Attualità Modica

Il giardino dei bambù, a Modica

A Modica alta il giardino dei tipi

Modica - Che cos’è il giardino ‘I Timpi’? Il giardino è un ampio spazio verde nel cuore di Modica, costituito da una zona bonificata di 6.000 metri quadrati (e di 10.000 ancora da bonificare !). Al suo interno, si trovano più di 100 metri di muri a secco, costruzioni tipiche della campagna modicana, oltre ad un pozzo artesiano, un impianto idrico con 200 gocciolatoi, 5 pompe di sollevamento acqua. Dal giardino si gode, inoltre, un panorama mozzafiato che domina tutta la città di Modica.

Nel giardino, si trovan 41 specie di bambù, di cui 5 tropicali, incluso il pregiatissimo “Bambusa vulgaris (Wamin) – Buddha Bambù”. Oltre a molte piante collezionate nella Bibbia che sono state riprese e riproposte così come vengono descritte nel "Plants of the Bible” di Moldenlke, (edizione del 1952). Oltre ai bambù, si trovano anche collezioni di Opuntia, di Kalancoe, di piante grasse, di piante native, un roseto e 25 nidi artificiali, di cui 10 attualmente occupati.
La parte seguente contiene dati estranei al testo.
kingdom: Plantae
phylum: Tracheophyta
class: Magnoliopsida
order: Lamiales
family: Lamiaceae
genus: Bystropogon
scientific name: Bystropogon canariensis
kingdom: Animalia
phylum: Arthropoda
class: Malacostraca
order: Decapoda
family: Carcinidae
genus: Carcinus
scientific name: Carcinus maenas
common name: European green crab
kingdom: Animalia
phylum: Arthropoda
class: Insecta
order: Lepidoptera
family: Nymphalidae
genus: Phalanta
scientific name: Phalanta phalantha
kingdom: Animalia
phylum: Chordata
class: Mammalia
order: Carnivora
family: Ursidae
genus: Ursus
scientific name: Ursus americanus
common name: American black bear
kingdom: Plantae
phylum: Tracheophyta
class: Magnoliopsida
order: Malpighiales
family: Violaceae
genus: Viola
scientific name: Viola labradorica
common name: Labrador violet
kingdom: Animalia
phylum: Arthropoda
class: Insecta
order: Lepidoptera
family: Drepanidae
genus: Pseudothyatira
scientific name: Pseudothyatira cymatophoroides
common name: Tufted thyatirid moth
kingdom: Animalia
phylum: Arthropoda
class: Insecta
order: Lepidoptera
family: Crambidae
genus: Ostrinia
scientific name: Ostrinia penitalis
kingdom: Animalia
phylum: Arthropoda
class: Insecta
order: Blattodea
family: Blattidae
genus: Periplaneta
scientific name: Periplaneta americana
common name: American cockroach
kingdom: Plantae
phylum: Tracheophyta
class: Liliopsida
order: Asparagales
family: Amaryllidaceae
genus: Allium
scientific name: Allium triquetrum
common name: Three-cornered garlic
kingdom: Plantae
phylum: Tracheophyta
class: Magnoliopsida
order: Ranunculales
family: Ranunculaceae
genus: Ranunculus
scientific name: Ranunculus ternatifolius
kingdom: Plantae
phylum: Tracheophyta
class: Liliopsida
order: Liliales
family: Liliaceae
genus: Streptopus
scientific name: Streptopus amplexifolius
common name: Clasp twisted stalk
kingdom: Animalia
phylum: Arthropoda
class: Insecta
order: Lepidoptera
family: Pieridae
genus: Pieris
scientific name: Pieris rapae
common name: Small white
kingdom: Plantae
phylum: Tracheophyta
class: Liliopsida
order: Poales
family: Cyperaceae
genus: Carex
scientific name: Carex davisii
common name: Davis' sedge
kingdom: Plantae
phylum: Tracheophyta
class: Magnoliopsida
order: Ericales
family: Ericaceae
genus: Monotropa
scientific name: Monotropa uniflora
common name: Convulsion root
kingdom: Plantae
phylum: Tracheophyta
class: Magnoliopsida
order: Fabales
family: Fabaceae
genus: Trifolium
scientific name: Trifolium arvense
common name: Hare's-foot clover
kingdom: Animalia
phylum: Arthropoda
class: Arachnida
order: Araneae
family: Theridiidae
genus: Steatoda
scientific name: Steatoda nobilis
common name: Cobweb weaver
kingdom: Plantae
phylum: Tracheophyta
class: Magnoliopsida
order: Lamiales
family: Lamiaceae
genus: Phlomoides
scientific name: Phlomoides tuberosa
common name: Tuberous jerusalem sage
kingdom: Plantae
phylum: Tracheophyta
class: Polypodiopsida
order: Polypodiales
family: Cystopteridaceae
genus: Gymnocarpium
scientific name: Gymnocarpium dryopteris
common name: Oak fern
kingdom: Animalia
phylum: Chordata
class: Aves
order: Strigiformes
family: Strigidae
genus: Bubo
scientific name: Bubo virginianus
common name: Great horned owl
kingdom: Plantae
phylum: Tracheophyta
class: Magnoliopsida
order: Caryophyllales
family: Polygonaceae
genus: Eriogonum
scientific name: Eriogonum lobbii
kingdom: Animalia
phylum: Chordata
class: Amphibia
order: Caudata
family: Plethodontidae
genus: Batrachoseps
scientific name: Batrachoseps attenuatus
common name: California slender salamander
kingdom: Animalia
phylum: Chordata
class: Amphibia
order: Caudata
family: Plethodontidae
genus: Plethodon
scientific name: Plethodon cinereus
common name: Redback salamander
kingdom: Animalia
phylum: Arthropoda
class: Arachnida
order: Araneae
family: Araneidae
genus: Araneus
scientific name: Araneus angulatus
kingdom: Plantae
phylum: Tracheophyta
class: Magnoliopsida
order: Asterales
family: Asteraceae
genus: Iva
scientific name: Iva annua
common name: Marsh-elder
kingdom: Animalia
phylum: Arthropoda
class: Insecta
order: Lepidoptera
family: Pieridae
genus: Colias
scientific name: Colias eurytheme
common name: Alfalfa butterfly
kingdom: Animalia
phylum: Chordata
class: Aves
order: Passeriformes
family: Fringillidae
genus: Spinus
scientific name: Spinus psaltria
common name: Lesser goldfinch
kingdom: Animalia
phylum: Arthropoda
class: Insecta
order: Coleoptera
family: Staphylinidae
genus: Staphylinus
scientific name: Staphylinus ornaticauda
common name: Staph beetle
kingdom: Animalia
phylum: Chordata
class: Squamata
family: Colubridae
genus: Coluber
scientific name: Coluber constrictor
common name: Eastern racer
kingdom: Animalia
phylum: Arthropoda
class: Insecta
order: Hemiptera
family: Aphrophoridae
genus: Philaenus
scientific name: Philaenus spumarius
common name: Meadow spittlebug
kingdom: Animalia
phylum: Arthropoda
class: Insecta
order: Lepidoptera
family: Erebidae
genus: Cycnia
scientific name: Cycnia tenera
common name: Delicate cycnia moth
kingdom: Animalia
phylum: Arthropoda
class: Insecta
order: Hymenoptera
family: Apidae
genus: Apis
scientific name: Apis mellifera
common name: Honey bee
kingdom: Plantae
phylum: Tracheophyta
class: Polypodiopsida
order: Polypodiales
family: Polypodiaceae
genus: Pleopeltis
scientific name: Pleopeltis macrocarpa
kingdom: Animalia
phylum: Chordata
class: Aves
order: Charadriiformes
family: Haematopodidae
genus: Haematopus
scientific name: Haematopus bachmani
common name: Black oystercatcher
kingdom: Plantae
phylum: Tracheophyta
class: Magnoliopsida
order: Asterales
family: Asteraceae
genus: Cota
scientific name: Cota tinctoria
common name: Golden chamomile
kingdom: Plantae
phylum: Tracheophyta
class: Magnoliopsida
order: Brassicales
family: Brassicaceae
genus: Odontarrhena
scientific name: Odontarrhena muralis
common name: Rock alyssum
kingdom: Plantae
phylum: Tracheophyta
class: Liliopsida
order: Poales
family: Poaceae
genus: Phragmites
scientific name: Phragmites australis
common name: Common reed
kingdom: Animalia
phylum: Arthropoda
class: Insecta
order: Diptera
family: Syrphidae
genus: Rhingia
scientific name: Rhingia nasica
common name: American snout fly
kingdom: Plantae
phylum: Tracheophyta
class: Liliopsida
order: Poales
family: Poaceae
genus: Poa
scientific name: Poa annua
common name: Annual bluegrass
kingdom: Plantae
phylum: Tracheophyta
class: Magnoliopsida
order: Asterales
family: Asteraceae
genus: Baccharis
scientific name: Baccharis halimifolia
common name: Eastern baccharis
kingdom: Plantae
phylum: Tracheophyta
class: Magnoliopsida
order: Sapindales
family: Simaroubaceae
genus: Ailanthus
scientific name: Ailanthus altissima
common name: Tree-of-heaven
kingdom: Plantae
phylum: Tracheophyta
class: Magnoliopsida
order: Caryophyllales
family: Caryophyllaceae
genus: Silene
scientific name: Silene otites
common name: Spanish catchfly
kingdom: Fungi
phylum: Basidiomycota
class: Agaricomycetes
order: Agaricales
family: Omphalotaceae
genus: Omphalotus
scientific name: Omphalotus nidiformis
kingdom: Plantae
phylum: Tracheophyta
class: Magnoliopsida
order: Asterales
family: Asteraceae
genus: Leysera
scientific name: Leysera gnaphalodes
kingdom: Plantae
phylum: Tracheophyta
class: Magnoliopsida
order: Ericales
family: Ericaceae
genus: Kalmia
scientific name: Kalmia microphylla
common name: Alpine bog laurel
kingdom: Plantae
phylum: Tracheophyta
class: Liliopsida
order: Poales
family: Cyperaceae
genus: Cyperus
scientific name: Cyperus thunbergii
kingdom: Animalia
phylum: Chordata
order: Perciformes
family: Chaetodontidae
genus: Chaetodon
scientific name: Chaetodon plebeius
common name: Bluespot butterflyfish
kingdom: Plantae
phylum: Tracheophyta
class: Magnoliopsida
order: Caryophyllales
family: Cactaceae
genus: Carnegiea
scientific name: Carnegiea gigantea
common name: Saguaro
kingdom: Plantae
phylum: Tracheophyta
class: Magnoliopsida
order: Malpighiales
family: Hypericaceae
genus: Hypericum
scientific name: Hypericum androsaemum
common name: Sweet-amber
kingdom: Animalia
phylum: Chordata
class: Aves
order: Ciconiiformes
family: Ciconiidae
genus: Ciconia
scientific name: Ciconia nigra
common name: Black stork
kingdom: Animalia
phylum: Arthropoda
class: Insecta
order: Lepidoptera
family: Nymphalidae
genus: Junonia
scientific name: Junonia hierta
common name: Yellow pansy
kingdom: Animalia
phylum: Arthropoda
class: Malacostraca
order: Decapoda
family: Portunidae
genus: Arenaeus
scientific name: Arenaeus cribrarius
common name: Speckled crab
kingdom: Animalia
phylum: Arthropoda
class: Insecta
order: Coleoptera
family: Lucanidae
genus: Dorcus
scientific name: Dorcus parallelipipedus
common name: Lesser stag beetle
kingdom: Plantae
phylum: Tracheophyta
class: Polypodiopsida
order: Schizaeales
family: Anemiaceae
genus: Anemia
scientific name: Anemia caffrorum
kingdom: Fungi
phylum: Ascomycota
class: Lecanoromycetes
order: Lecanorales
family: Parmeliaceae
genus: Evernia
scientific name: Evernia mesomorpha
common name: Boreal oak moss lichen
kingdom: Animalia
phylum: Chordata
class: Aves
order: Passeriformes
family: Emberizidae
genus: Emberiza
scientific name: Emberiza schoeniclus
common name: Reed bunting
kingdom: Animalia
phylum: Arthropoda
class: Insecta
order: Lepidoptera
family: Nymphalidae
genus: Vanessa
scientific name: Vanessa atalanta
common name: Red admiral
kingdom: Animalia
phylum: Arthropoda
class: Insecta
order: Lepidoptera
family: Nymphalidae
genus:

Come nasce il giardino I Timpi? L’idea è nata per iniziativa di Michelangelo Ferlanti, personaggio pubblico molto apprezzato e conosciuto dai modicani. Fu egli che decise di scrivere al fratello dicendo che avrebbe avuto piacere di iniziare l’opera di questo giardino. La lettera che conserva in nuce il progetto del giardino ebbe la fortuna di passare nelle mani del nipote Mario Napolitano, il quale decise di realizzare concretamente il progetto. Nel 1997/98, una volta acquisite tutte le quote degli eredi, è iniziata la costruzione vera e propria del giardino, infestato da rovi e da fichi d’india che ingombravano l’accesso. Dopo una prima pulitura, l’opera di costruzione è continuata con la riparazione dei muri e la realizzazione di altri che fungevano da recinzione, 70 metri quadrati in totale. Il giardino è il frutto dell’opera continuativa ma saltuaria effettuata da Mario Napolitano quando si trova in visita a Modica, il quale si impegna personalmente e con fatica nelle opere murarie materiali. Il suo più grande piacere è quello di ritrovare le rose della nonna che sono state piantate in una sezione dedicata del giardino, accanto alle quali si trovano oggi anche delle altre rose selvatiche.